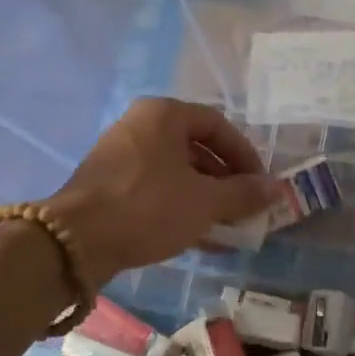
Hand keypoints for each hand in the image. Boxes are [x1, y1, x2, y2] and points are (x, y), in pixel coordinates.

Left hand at [44, 99, 280, 289]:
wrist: (75, 242)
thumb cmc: (148, 207)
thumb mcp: (205, 201)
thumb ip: (244, 193)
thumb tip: (279, 189)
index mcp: (164, 114)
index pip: (218, 125)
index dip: (245, 154)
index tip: (260, 183)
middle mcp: (140, 125)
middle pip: (196, 147)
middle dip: (225, 179)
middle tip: (245, 205)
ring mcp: (120, 155)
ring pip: (175, 171)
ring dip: (205, 196)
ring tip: (226, 225)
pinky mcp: (107, 184)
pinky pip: (154, 188)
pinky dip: (179, 206)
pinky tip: (198, 236)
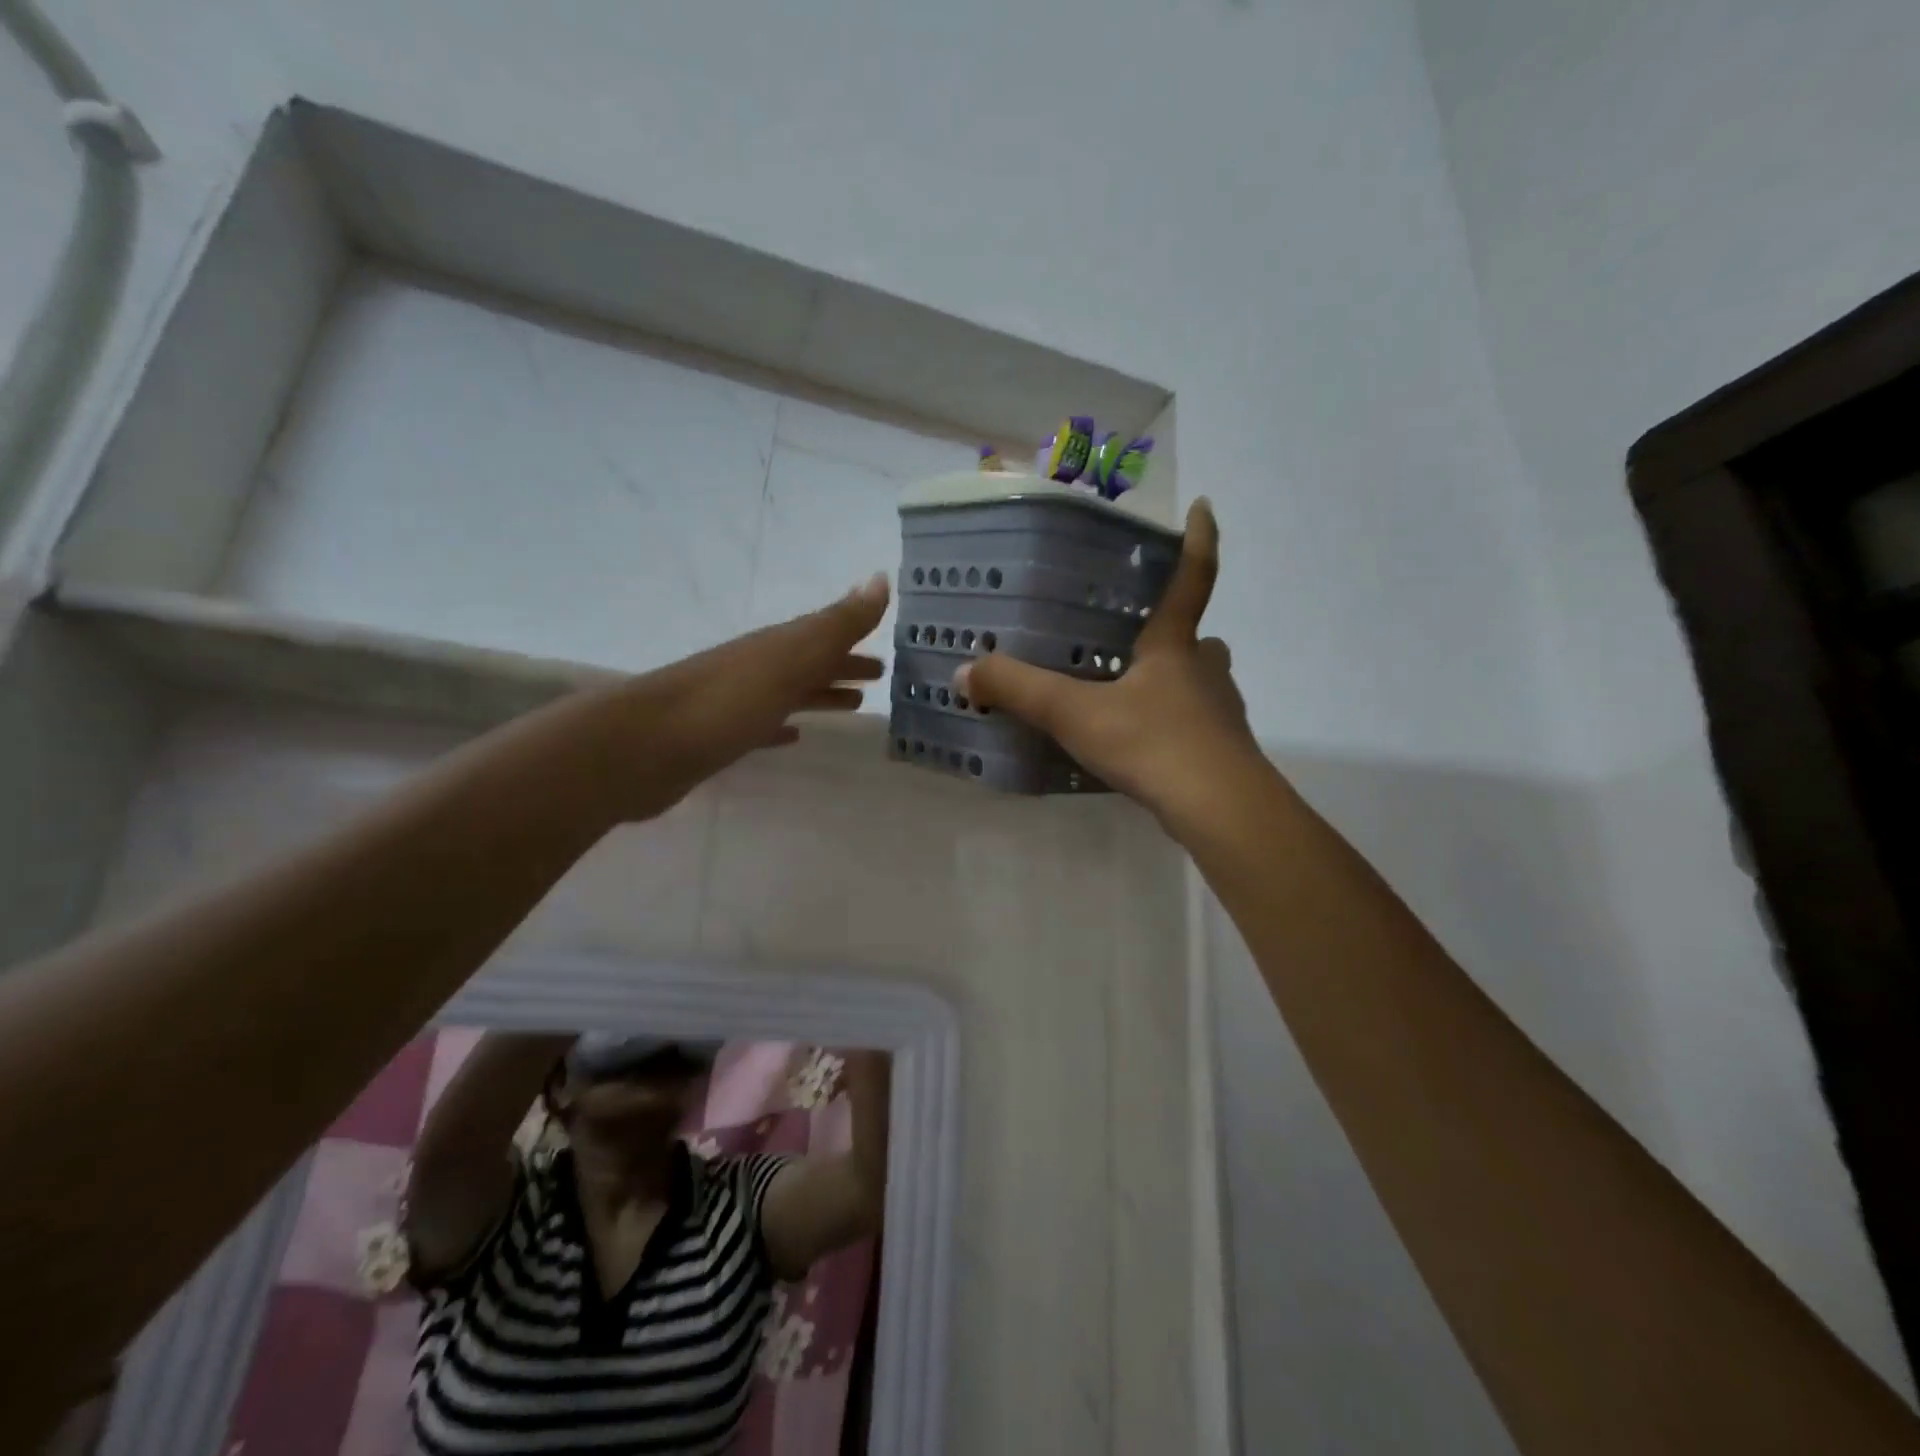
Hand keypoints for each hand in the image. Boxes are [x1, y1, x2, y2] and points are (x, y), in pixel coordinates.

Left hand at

- _To do_:
Repeat the records word for word. Any picture in them should be left out.

- _Your response_:
Hand keypoints for each hand in the image. Boxes are [x1, y1, x2, y2] and points are (x, y), in pixel coordinates.

Left hand at [44, 99, 280, 289]:
wrist: (75, 242)
thumb cmc: (148, 207)
thumb mcp: (205, 201)
thumb ip: (244, 193)
thumb tip: (279, 189)
index mcp: (164, 114)
index pip: (218, 125)
index dip: (245, 154)
index tip: (260, 183)
middle mcp: (140, 125)
middle pip: (196, 147)
middle dip: (225, 179)
middle tip: (245, 205)
ring mcp: (120, 155)
ring pip: (175, 171)
ring dip: (205, 196)
ring tip: (226, 225)
pinky mcp: (107, 184)
pinky pip: (154, 188)
pinky dip: (179, 206)
pinky tip: (198, 236)
Hand keypoints for each hand in the image. Boxes are [x1, y1, x2, y2] and points are (x, y), in pixel coordinates.

Left hand at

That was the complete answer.